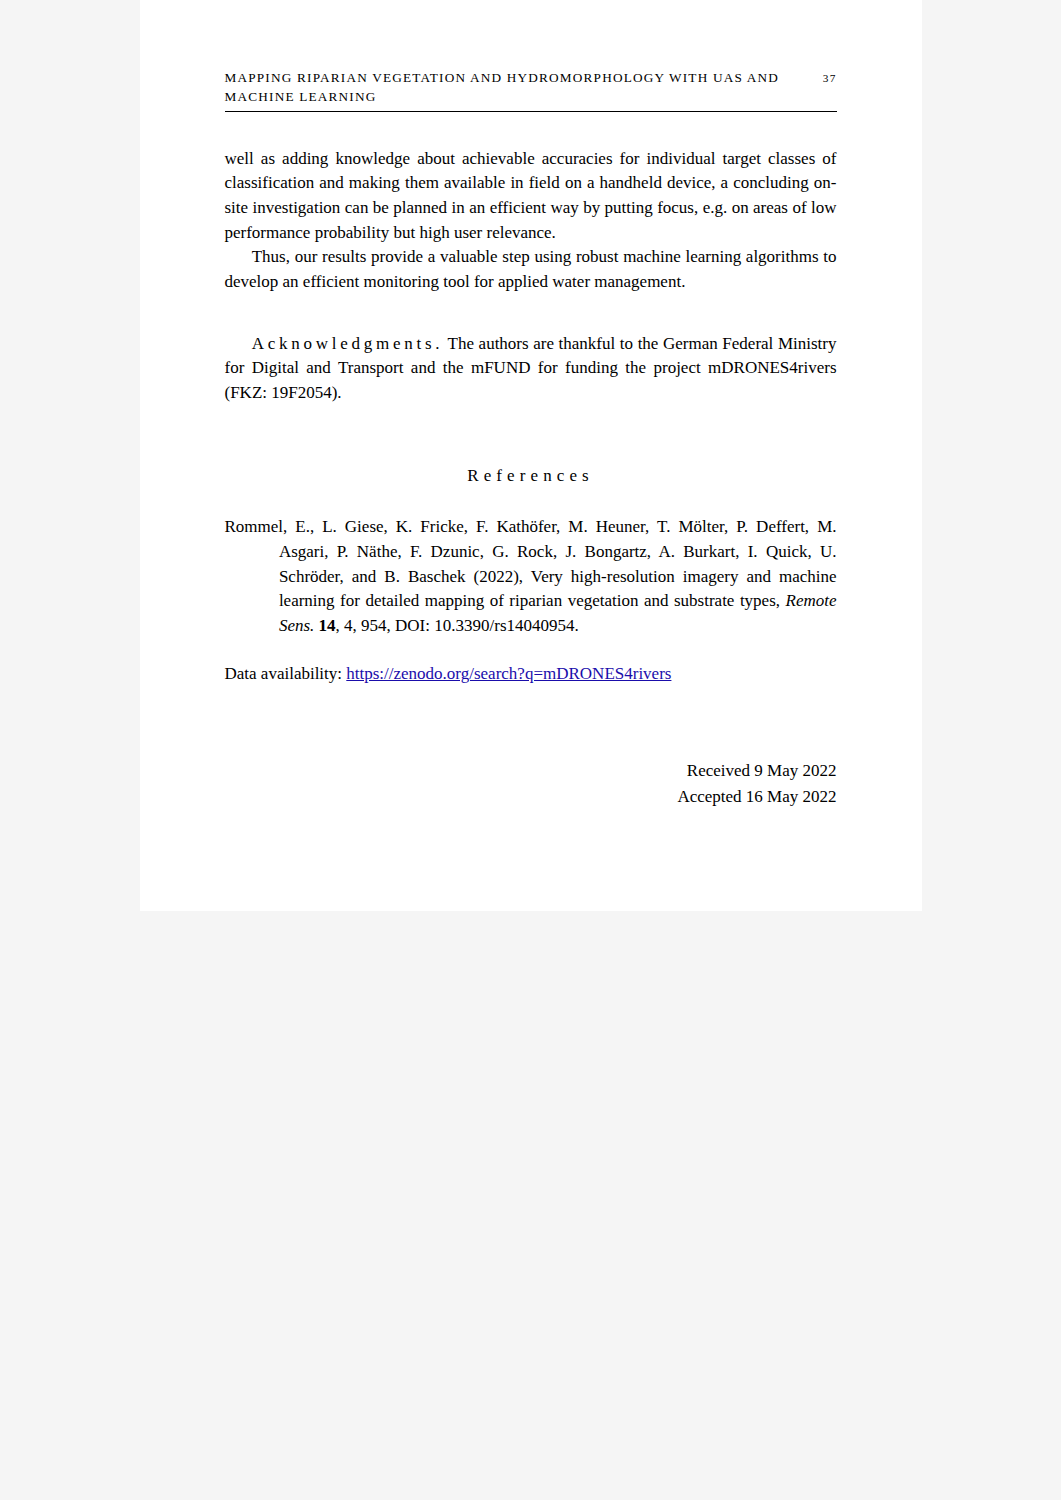Mapping riparian vegetation and hydromorphology with UAS and machine learning 37
well as adding knowledge about achievable accuracies for individual target classes of classification and making them available in field on a handheld device, a concluding on-site investigation can be planned in an efficient way by putting focus, e.g. on areas of low performance probability but high user relevance.
Thus, our results provide a valuable step using robust machine learning algorithms to develop an efficient monitoring tool for applied water management.
Acknowledgments. The authors are thankful to the German Federal Ministry for Digital and Transport and the mFUND for funding the project mDRONES4rivers (FKZ: 19F2054).
References
Rommel, E., L. Giese, K. Fricke, F. Kathöfer, M. Heuner, T. Mölter, P. Deffert, M. Asgari, P. Näthe, F. Dzunic, G. Rock, J. Bongartz, A. Burkart, I. Quick, U. Schröder, and B. Baschek (2022), Very high-resolution imagery and machine learning for detailed mapping of riparian vegetation and substrate types, Remote Sens. 14, 4, 954, DOI: 10.3390/rs14040954.
Data availability: https://zenodo.org/search?q=mDRONES4rivers
Received 9 May 2022
Accepted 16 May 2022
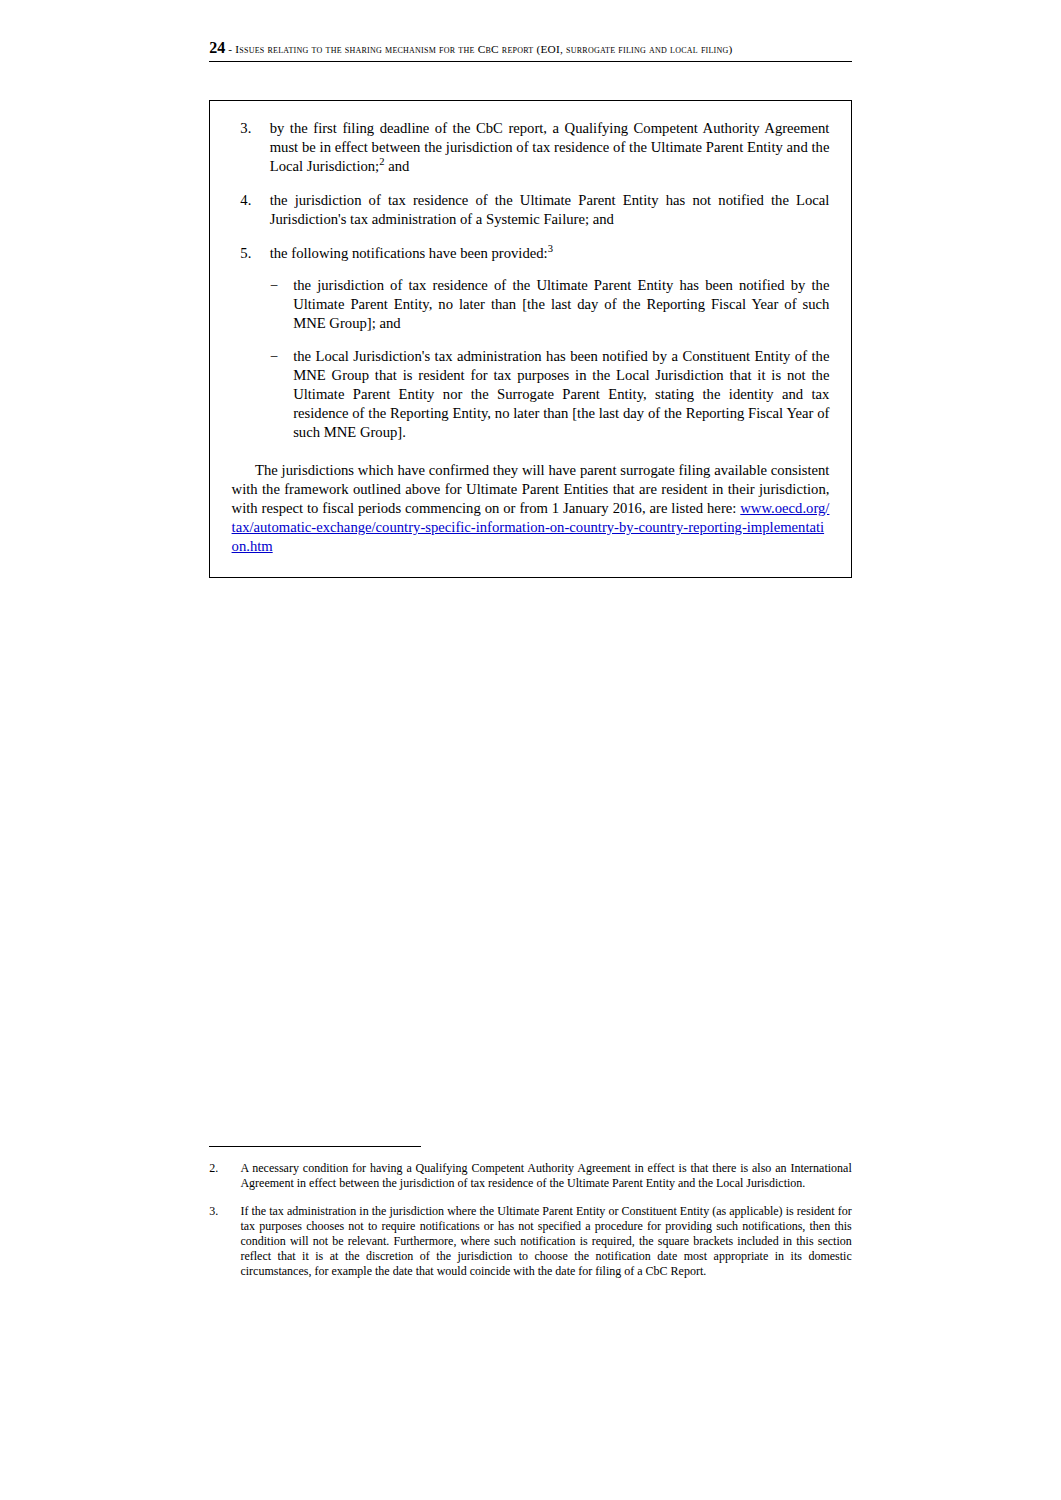24 - Issues relating to the sharing mechanism for the CbC report (EOI, surrogate filing and local filing)
3. by the first filing deadline of the CbC report, a Qualifying Competent Authority Agreement must be in effect between the jurisdiction of tax residence of the Ultimate Parent Entity and the Local Jurisdiction;2 and
4. the jurisdiction of tax residence of the Ultimate Parent Entity has not notified the Local Jurisdiction's tax administration of a Systemic Failure; and
5. the following notifications have been provided:3
− the jurisdiction of tax residence of the Ultimate Parent Entity has been notified by the Ultimate Parent Entity, no later than [the last day of the Reporting Fiscal Year of such MNE Group]; and
− the Local Jurisdiction's tax administration has been notified by a Constituent Entity of the MNE Group that is resident for tax purposes in the Local Jurisdiction that it is not the Ultimate Parent Entity nor the Surrogate Parent Entity, stating the identity and tax residence of the Reporting Entity, no later than [the last day of the Reporting Fiscal Year of such MNE Group].
The jurisdictions which have confirmed they will have parent surrogate filing available consistent with the framework outlined above for Ultimate Parent Entities that are resident in their jurisdiction, with respect to fiscal periods commencing on or from 1 January 2016, are listed here: www.oecd.org/tax/automatic-exchange/country-specific-information-on-country-by-country-reporting-implementation.htm
2.
A necessary condition for having a Qualifying Competent Authority Agreement in effect is that there is also an International Agreement in effect between the jurisdiction of tax residence of the Ultimate Parent Entity and the Local Jurisdiction.
3.
If the tax administration in the jurisdiction where the Ultimate Parent Entity or Constituent Entity (as applicable) is resident for tax purposes chooses not to require notifications or has not specified a procedure for providing such notifications, then this condition will not be relevant. Furthermore, where such notification is required, the square brackets included in this section reflect that it is at the discretion of the jurisdiction to choose the notification date most appropriate in its domestic circumstances, for example the date that would coincide with the date for filing of a CbC Report.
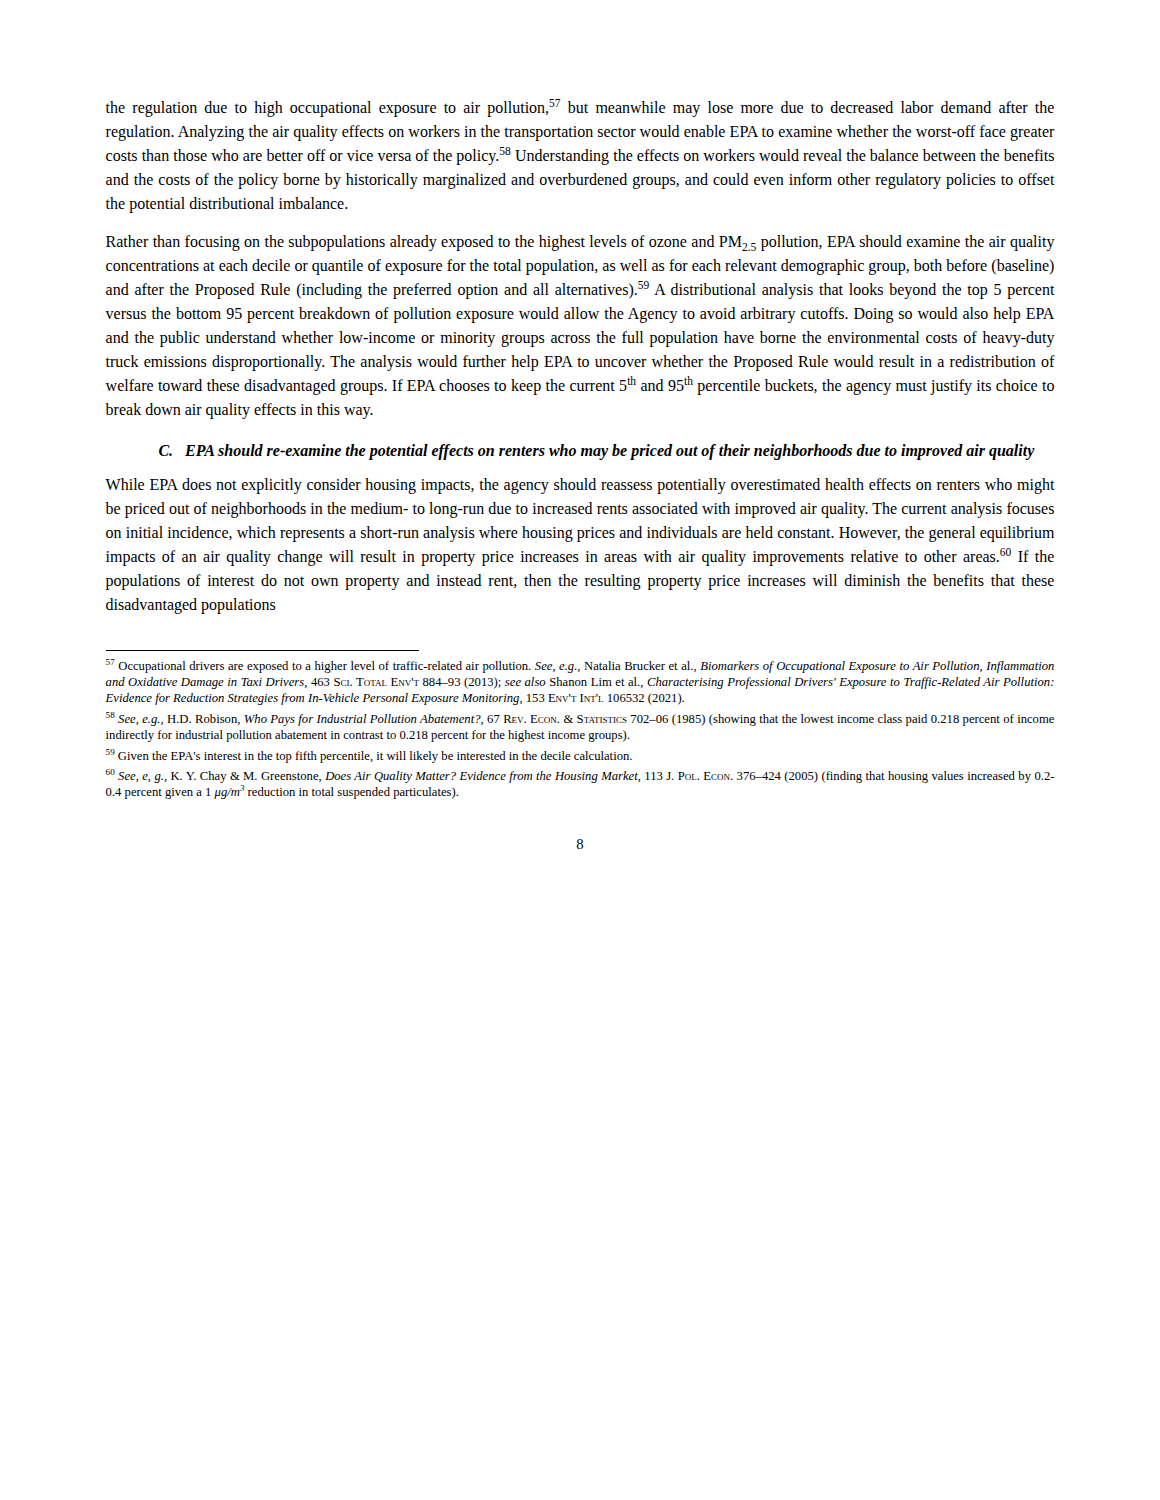the regulation due to high occupational exposure to air pollution,57 but meanwhile may lose more due to decreased labor demand after the regulation. Analyzing the air quality effects on workers in the transportation sector would enable EPA to examine whether the worst-off face greater costs than those who are better off or vice versa of the policy.58 Understanding the effects on workers would reveal the balance between the benefits and the costs of the policy borne by historically marginalized and overburdened groups, and could even inform other regulatory policies to offset the potential distributional imbalance.
Rather than focusing on the subpopulations already exposed to the highest levels of ozone and PM2.5 pollution, EPA should examine the air quality concentrations at each decile or quantile of exposure for the total population, as well as for each relevant demographic group, both before (baseline) and after the Proposed Rule (including the preferred option and all alternatives).59 A distributional analysis that looks beyond the top 5 percent versus the bottom 95 percent breakdown of pollution exposure would allow the Agency to avoid arbitrary cutoffs. Doing so would also help EPA and the public understand whether low-income or minority groups across the full population have borne the environmental costs of heavy-duty truck emissions disproportionally. The analysis would further help EPA to uncover whether the Proposed Rule would result in a redistribution of welfare toward these disadvantaged groups. If EPA chooses to keep the current 5th and 95th percentile buckets, the agency must justify its choice to break down air quality effects in this way.
C. EPA should re-examine the potential effects on renters who may be priced out of their neighborhoods due to improved air quality
While EPA does not explicitly consider housing impacts, the agency should reassess potentially overestimated health effects on renters who might be priced out of neighborhoods in the medium- to long-run due to increased rents associated with improved air quality. The current analysis focuses on initial incidence, which represents a short-run analysis where housing prices and individuals are held constant. However, the general equilibrium impacts of an air quality change will result in property price increases in areas with air quality improvements relative to other areas.60 If the populations of interest do not own property and instead rent, then the resulting property price increases will diminish the benefits that these disadvantaged populations
57 Occupational drivers are exposed to a higher level of traffic-related air pollution. See, e.g., Natalia Brucker et al., Biomarkers of Occupational Exposure to Air Pollution, Inflammation and Oxidative Damage in Taxi Drivers, 463 Sci. Total Env't 884–93 (2013); see also Shanon Lim et al., Characterising Professional Drivers' Exposure to Traffic-Related Air Pollution: Evidence for Reduction Strategies from In-Vehicle Personal Exposure Monitoring, 153 Env't Int'l 106532 (2021).
58 See, e.g., H.D. Robison, Who Pays for Industrial Pollution Abatement?, 67 Rev. Econ. & Statistics 702–06 (1985) (showing that the lowest income class paid 0.218 percent of income indirectly for industrial pollution abatement in contrast to 0.218 percent for the highest income groups).
59 Given the EPA's interest in the top fifth percentile, it will likely be interested in the decile calculation.
60 See, e, g., K. Y. Chay & M. Greenstone, Does Air Quality Matter? Evidence from the Housing Market, 113 J. Pol. Econ. 376–424 (2005) (finding that housing values increased by 0.2-0.4 percent given a 1 μg/m3 reduction in total suspended particulates).
8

· · ·

Task description —
In the entries above, locate every line with the word "Agreement" and copy it.

Answer space —
3. by the first filing deadline of the CbC report, a Qualifying Competent Authority Agreement must be in effect between the jurisdiction of tax residence of the Ultimate Parent Entity and the Local Jurisdiction;2 and
A necessary condition for having a Qualifying Competent Authority Agreement in effect is that there is also an International Agreement in effect between the jurisdiction of tax residence of the Ultimate Parent Entity and the Local Jurisdiction.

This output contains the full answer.